_EXERCISE DIRECTIONS_: Print each entry precisely; exclude the pictures.
___ SUPPLIED MATERIAL
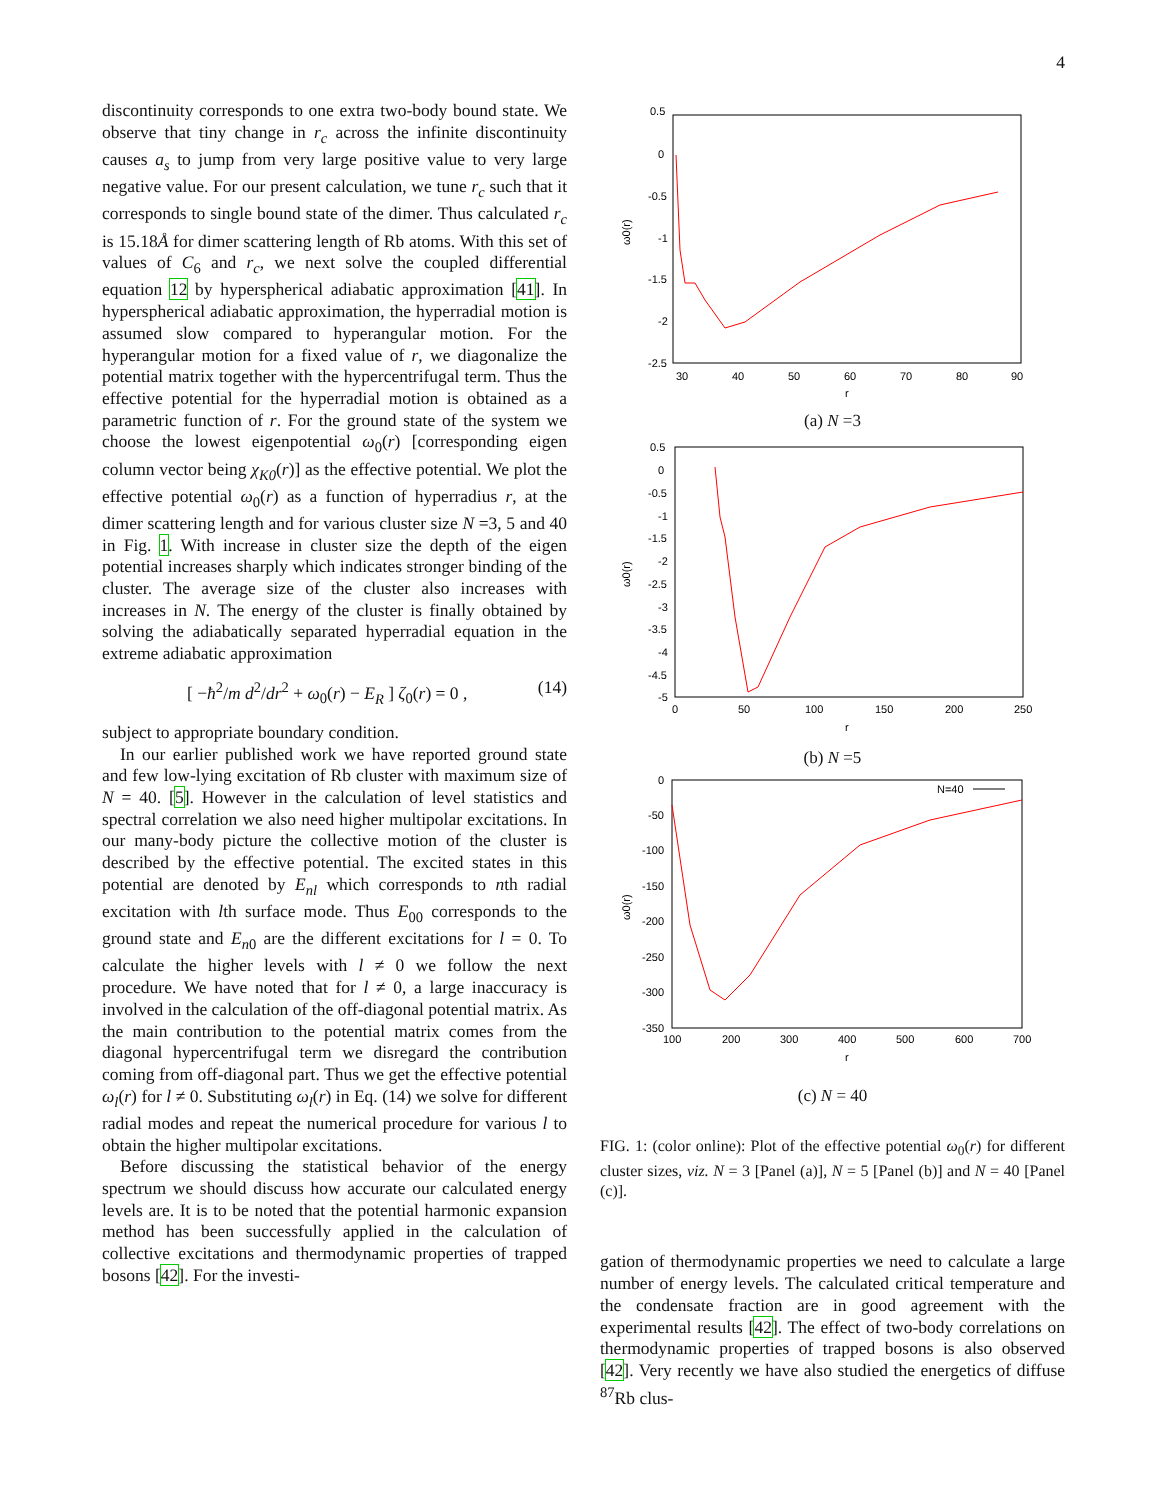4
discontinuity corresponds to one extra two-body bound state. We observe that tiny change in r<sub>c</sub> across the infinite discontinuity causes a<sub>s</sub> to jump from very large positive value to very large negative value. For our present calculation, we tune r<sub>c</sub> such that it corresponds to single bound state of the dimer. Thus calculated r<sub>c</sub> is 15.18Å for dimer scattering length of Rb atoms. With this set of values of C<sub>6</sub> and r<sub>c</sub>, we next solve the coupled differential equation 12 by hyperspherical adiabatic approximation [41]. In hyperspherical adiabatic approximation, the hyperradial motion is assumed slow compared to hyperangular motion. For the hyperangular motion for a fixed value of r, we diagonalize the potential matrix together with the hypercentrifugal term. Thus the effective potential for the hyperradial motion is obtained as a parametric function of r. For the ground state of the system we choose the lowest eigenpotential ω<sub>0</sub>(r) [corresponding eigen column vector being χ<sub>K0</sub>(r)] as the effective potential. We plot the effective potential ω<sub>0</sub>(r) as a function of hyperradius r, at the dimer scattering length and for various cluster size N =3, 5 and 40 in Fig. 1. With increase in cluster size the depth of the eigen potential increases sharply which indicates stronger binding of the cluster. The average size of the cluster also increases with increases in N. The energy of the cluster is finally obtained by solving the adiabatically separated hyperradial equation in the extreme adiabatic approximation
[ −ħ<sup>2</sup>/m d<sup>2</sup>/dr<sup>2</sup> + ω<sub>0</sub>(r) − E<sub>R</sub> ] ζ<sub>0</sub>(r) = 0 , (14)
subject to appropriate boundary condition.
In our earlier published work we have reported ground state and few low-lying excitation of Rb cluster with maximum size of N = 40. [5]. However in the calculation of level statistics and spectral correlation we also need higher multipolar excitations. In our many-body picture the collective motion of the cluster is described by the effective potential. The excited states in this potential are denoted by E<sub>nl</sub> which corresponds to nth radial excitation with lth surface mode. Thus E<sub>00</sub> corresponds to the ground state and E<sub>n0</sub> are the different excitations for l = 0. To calculate the higher levels with l ≠ 0 we follow the next procedure. We have noted that for l ≠ 0, a large inaccuracy is involved in the calculation of the off-diagonal potential matrix. As the main contribution to the potential matrix comes from the diagonal hypercentrifugal term we disregard the contribution coming from off-diagonal part. Thus we get the effective potential ω<sub>l</sub>(r) for l ≠ 0. Substituting ω<sub>l</sub>(r) in Eq. (14) we solve for different radial modes and repeat the numerical procedure for various l to obtain the higher multipolar excitations.
Before discussing the statistical behavior of the energy spectrum we should discuss how accurate our calculated energy levels are. It is to be noted that the potential harmonic expansion method has been successfully applied in the calculation of collective excitations and thermodynamic properties of trapped bosons [42]. For the investi-
0.5
0
-0.5
-1
-1.5
-2
-2.5
30
40
50
60
70
80
90
r
ω0(r)
(a) N =3
0.5
0
-0.5
-1
-1.5
-2
-2.5
-3
-3.5
-4
-4.5
-5
0
50
100
150
200
250
r
ω0(r)
(b) N =5
N=40
0
-50
-100
-150
-200
-250
-300
-350
100
200
300
400
500
600
700
r
ω0(r)
(c) N = 40
FIG. 1: (color online): Plot of the effective potential ω<sub>0</sub>(r) for different cluster sizes, viz. N = 3 [Panel (a)], N = 5 [Panel (b)] and N = 40 [Panel (c)].
gation of thermodynamic properties we need to calculate a large number of energy levels. The calculated critical temperature and the condensate fraction are in good agreement with the experimental results [42]. The effect of two-body correlations on thermodynamic properties of trapped bosons is also observed [42]. Very recently we have also studied the energetics of diffuse <sup>87</sup>Rb clus-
______
_THE ANSWER_:
4
discontinuity corresponds to one extra two-body bound state. We observe that tiny change in r<sub>c</sub> across the infinite discontinuity causes a<sub>s</sub> to jump from very large positive value to very large negative value. For our present calculation, we tune r<sub>c</sub> such that it corresponds to single bound state of the dimer. Thus calculated r<sub>c</sub> is 15.18Å for dimer scattering length of Rb atoms. With this set of values of C<sub>6</sub> and r<sub>c</sub>, we next solve the coupled differential equation 12 by hyperspherical adiabatic approximation [41]. In hyperspherical adiabatic approximation, the hyperradial motion is assumed slow compared to hyperangular motion. For the hyperangular motion for a fixed value of r, we diagonalize the potential matrix together with the hypercentrifugal term. Thus the effective potential for the hyperradial motion is obtained as a parametric function of r. For the ground state of the system we choose the lowest eigenpotential ω<sub>0</sub>(r) [corresponding eigen column vector being χ<sub>K0</sub>(r)] as the effective potential. We plot the effective potential ω<sub>0</sub>(r) as a function of hyperradius r, at the dimer scattering length and for various cluster size N =3, 5 and 40 in Fig. 1. With increase in cluster size the depth of the eigen potential increases sharply which indicates stronger binding of the cluster. The average size of the cluster also increases with increases in N. The energy of the cluster is finally obtained by solving the adiabatically separated hyperradial equation in the extreme adiabatic approximation
[ −ħ<sup>2</sup>/m d<sup>2</sup>/dr<sup>2</sup> + ω<sub>0</sub>(r) − E<sub>R</sub> ] ζ<sub>0</sub>(r) = 0 , (14)
subject to appropriate boundary condition.
In our earlier published work we have reported ground state and few low-lying excitation of Rb cluster with maximum size of N = 40. [5]. However in the calculation of level statistics and spectral correlation we also need higher multipolar excitations. In our many-body picture the collective motion of the cluster is described by the effective potential. The excited states in this potential are denoted by E<sub>nl</sub> which corresponds to nth radial excitation with lth surface mode. Thus E<sub>00</sub> corresponds to the ground state and E<sub>n0</sub> are the different excitations for l = 0. To calculate the higher levels with l ≠ 0 we follow the next procedure. We have noted that for l ≠ 0, a large inaccuracy is involved in the calculation of the off-diagonal potential matrix. As the main contribution to the potential matrix comes from the diagonal hypercentrifugal term we disregard the contribution coming from off-diagonal part. Thus we get the effective potential ω<sub>l</sub>(r) for l ≠ 0. Substituting ω<sub>l</sub>(r) in Eq. (14) we solve for different radial modes and repeat the numerical procedure for various l to obtain the higher multipolar excitations.
Before discussing the statistical behavior of the energy spectrum we should discuss how accurate our calculated energy levels are. It is to be noted that the potential harmonic expansion method has been successfully applied in the calculation of collective excitations and thermodynamic properties of trapped bosons [42]. For the investi-
0.5
0
-0.5
-1
-1.5
-2
-2.5
30
40
50
60
70
80
90
r
ω0(r)
(a) N =3
0.5
0
-0.5
-1
-1.5
-2
-2.5
-3
-3.5
-4
-4.5
-5
0
50
100
150
200
250
r
ω0(r)
(b) N =5
N=40
0
-50
-100
-150
-200
-250
-300
-350
100
200
300
400
500
600
700
r
ω0(r)
(c) N = 40
FIG. 1: (color online): Plot of the effective potential ω<sub>0</sub>(r) for different cluster sizes, viz. N = 3 [Panel (a)], N = 5 [Panel (b)] and N = 40 [Panel (c)].
gation of thermodynamic properties we need to calculate a large number of energy levels. The calculated critical temperature and the condensate fraction are in good agreement with the experimental results [42]. The effect of two-body correlations on thermodynamic properties of trapped bosons is also observed [42]. Very recently we have also studied the energetics of diffuse <sup>87</sup>Rb clus-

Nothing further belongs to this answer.